▶ What this exercise asks:
**A.** In the passage about toxic behavior, why does Toxic love a mistake?
**B.** Write a continuation of the passage about toxic behavior, adding several more items to its retest list after "refuses to listen to my point of view."

[Excerpted passage]

Toxic is impatient and unkind. Toxic is always envious and jealous. Toxic boasts and is self-glorifying. Toxic is arrogant and proud, self-centered and rude. Toxic easily loses its temper and keeps track of all offenses and holds grudges. Toxic loves a mistake because he can tell everyone of the error and replay it over and over. Toxic runs to evil, never protects others, and gives up on people and life easily.
Retest on chapter one test:
- he sometimes-often calls me stupid “what are you stupid?”
- Mocks me and makes fun of me
- Uses the Bible against me
- sometimes to often dictates when I can see my family
- speaks poorly of me to his kids/grandkids/friends
- I don’t feel free to challenge him or disagree
- he laughs at my deep or hurt feelings, ignores me. or uses it against me.
- disregards my needs.
- accuses me of things I did not do (have affair before we were married)
- demands attention when I am busy
- does not like it when I pay attention to someone else
- we keep secrets from outside our marriage
- uses sarcasm and ridicule to get me to stop talking or change the subject or change my mind about something “This is what you are doing, this is what I want you to do”
- refuses to listen to my point of view.

[/Excerpted passage]
[Provided information]

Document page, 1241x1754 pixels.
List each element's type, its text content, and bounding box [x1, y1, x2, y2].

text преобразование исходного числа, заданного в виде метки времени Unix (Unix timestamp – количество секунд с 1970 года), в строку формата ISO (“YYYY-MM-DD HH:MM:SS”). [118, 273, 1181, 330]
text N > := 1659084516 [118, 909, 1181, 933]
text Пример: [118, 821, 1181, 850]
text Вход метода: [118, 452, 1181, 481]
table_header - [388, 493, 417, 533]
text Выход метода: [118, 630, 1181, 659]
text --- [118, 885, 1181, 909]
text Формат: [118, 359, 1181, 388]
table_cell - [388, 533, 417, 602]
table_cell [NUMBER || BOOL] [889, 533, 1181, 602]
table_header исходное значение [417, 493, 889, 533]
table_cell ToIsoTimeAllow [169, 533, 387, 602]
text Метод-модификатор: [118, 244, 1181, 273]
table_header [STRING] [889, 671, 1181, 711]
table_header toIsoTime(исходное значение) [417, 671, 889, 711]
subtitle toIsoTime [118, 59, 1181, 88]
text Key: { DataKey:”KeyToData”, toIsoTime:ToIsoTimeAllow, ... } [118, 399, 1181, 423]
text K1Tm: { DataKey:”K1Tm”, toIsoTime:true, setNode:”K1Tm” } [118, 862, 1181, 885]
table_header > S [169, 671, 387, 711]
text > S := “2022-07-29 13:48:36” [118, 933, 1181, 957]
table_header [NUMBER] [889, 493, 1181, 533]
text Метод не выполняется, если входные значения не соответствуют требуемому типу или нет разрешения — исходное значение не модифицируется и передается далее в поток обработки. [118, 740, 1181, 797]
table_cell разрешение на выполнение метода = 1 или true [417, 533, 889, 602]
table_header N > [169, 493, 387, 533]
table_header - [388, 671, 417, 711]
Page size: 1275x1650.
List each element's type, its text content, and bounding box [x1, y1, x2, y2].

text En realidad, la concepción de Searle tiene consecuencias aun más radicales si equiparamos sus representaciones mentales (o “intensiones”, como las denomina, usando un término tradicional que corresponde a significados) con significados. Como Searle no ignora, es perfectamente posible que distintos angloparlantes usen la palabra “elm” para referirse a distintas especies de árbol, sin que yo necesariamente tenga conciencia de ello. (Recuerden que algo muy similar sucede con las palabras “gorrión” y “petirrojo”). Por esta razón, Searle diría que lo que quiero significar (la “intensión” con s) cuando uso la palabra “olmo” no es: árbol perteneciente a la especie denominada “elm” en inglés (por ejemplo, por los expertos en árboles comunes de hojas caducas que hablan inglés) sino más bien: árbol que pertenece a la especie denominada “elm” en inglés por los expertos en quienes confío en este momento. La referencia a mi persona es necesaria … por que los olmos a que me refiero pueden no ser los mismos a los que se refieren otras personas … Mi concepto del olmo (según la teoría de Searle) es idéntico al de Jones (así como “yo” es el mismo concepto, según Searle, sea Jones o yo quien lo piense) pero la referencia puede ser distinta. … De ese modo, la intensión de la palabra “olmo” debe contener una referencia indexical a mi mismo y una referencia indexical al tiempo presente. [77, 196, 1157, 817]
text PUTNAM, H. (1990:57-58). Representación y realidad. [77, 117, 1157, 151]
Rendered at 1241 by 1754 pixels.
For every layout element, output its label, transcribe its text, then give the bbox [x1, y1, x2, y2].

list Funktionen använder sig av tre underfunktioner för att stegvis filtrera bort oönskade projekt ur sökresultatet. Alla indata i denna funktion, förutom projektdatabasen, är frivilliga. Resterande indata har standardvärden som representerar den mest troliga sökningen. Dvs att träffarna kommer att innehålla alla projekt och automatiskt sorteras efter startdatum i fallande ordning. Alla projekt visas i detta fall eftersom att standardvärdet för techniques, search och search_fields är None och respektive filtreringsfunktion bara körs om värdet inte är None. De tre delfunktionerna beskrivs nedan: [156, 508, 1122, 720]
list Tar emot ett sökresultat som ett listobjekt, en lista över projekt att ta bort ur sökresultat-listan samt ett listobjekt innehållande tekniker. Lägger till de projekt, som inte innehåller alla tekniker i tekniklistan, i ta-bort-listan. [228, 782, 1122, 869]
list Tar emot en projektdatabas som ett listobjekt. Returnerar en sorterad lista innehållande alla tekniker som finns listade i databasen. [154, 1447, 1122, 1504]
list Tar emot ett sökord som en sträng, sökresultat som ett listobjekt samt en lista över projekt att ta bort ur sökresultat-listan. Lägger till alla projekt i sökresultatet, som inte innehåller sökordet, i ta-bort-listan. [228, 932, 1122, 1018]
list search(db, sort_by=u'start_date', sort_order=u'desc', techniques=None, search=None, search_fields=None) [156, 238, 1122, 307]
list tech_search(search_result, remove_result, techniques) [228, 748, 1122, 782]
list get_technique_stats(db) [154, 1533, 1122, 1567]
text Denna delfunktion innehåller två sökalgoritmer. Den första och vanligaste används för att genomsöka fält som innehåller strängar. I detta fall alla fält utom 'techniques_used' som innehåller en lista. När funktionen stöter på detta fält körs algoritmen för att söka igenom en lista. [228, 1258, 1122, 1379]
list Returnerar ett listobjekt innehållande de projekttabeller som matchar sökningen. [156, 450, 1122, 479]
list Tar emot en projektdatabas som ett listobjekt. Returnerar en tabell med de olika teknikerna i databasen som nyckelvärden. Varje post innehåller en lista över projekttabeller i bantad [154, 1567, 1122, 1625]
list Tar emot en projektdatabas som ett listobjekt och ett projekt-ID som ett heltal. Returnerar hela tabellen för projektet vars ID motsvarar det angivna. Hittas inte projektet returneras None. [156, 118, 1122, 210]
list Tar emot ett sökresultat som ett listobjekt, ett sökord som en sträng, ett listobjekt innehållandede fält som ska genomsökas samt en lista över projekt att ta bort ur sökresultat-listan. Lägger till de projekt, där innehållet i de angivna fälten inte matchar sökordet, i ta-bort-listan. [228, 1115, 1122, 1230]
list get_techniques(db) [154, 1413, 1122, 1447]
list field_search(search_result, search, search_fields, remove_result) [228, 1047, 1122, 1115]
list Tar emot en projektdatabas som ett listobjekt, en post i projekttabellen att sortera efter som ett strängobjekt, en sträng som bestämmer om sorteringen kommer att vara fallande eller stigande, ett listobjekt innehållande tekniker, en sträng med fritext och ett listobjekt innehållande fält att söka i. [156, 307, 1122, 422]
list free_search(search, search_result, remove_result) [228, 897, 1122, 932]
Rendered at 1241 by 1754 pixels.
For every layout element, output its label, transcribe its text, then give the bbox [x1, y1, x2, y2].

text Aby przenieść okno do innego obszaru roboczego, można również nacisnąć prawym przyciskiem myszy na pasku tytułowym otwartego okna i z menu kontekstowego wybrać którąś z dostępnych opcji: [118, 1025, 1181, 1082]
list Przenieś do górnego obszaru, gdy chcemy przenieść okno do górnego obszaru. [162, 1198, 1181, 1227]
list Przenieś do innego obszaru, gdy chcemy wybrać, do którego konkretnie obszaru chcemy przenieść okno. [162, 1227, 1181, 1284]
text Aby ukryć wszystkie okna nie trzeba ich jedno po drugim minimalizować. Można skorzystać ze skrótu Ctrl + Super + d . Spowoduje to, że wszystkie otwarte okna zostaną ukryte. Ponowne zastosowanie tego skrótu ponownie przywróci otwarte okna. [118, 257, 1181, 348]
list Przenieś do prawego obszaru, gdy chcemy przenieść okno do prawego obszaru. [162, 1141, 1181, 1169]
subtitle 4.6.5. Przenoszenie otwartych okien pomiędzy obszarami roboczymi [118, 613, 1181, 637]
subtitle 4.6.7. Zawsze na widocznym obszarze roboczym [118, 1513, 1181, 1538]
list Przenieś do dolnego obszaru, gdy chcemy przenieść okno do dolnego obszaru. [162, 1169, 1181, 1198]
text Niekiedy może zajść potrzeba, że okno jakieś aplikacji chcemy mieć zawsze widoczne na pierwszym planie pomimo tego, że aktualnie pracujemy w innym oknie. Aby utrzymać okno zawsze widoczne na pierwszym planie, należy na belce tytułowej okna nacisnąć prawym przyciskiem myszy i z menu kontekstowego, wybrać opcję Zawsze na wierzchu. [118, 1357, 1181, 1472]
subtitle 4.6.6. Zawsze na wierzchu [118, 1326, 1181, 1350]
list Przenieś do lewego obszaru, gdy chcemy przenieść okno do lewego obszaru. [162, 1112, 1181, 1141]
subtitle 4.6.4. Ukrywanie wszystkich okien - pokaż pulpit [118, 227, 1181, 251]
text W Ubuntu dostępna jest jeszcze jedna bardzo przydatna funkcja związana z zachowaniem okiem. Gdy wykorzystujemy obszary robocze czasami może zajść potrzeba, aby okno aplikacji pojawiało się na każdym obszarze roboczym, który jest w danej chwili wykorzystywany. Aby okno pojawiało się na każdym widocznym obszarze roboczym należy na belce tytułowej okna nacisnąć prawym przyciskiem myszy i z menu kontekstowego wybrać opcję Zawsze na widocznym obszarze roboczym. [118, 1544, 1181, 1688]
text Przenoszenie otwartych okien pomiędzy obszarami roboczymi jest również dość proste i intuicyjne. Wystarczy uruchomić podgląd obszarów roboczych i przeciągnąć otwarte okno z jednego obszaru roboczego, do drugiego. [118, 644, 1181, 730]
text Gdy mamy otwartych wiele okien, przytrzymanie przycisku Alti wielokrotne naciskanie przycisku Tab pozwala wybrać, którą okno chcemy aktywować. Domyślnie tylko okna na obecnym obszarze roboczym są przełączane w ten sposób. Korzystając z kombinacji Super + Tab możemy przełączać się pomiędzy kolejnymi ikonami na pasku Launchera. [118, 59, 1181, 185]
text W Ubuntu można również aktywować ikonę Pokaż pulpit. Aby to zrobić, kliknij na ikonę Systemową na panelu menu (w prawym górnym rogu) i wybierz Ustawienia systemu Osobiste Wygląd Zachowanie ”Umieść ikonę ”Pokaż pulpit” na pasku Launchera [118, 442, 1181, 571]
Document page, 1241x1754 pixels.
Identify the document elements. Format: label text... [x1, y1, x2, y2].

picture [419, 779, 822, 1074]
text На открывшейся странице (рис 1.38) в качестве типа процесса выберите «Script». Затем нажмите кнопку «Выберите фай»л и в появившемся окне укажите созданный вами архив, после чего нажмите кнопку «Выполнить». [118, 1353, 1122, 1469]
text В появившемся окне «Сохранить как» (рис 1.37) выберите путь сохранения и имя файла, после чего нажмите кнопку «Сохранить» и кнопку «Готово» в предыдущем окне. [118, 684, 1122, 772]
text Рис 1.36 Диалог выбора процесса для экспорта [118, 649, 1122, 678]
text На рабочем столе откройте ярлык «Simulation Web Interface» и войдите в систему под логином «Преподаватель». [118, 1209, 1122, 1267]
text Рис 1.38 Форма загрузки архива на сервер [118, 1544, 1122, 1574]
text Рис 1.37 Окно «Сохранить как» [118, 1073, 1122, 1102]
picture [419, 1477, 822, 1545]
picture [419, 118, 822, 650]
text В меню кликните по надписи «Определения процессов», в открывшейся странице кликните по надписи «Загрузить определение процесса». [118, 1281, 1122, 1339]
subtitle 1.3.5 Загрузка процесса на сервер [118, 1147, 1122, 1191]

[/Provided information]

▶ Answers given:
**A.** Because he can tell everyone of the error and replay it over and over.

**B.**
- blows up when I ask questions about why he did what he did
- refuses to have sex with me
- sometimes withdraws if I do not do what he wants
- refuses to respond when i ask questions
- changes the subject when I bring up something bothering me
- ignores me for periods of time
- refuses to engage in MY family
- plays mind games with me
- says he is the one mistreated by me
- says there are no problems in our marriage, I am the one creating issues
- acts one way at home and another in public, BIPOLAR????
- double standard on behavior
- refuses to let me know how much money he has
- I have very little voice on how we spend our money, I get allowance, period! BUT he has expected me to save for the last trip, then he split the last of my allowance we didn’t spend and I got only half
- I have no idea what he does with his money, only allowed to see what checks are written, he refuses to tell me what he does with his cash
- tells me things I know are not true
- omits info so I can’t get the full story on things
- lies to others
- I feel crazy in my marriagge
- I feel afraid around him
- I feel trapped
- I can’t be myself
- I feel tense
- I feel angry
- I feel physically ill around him ULCER?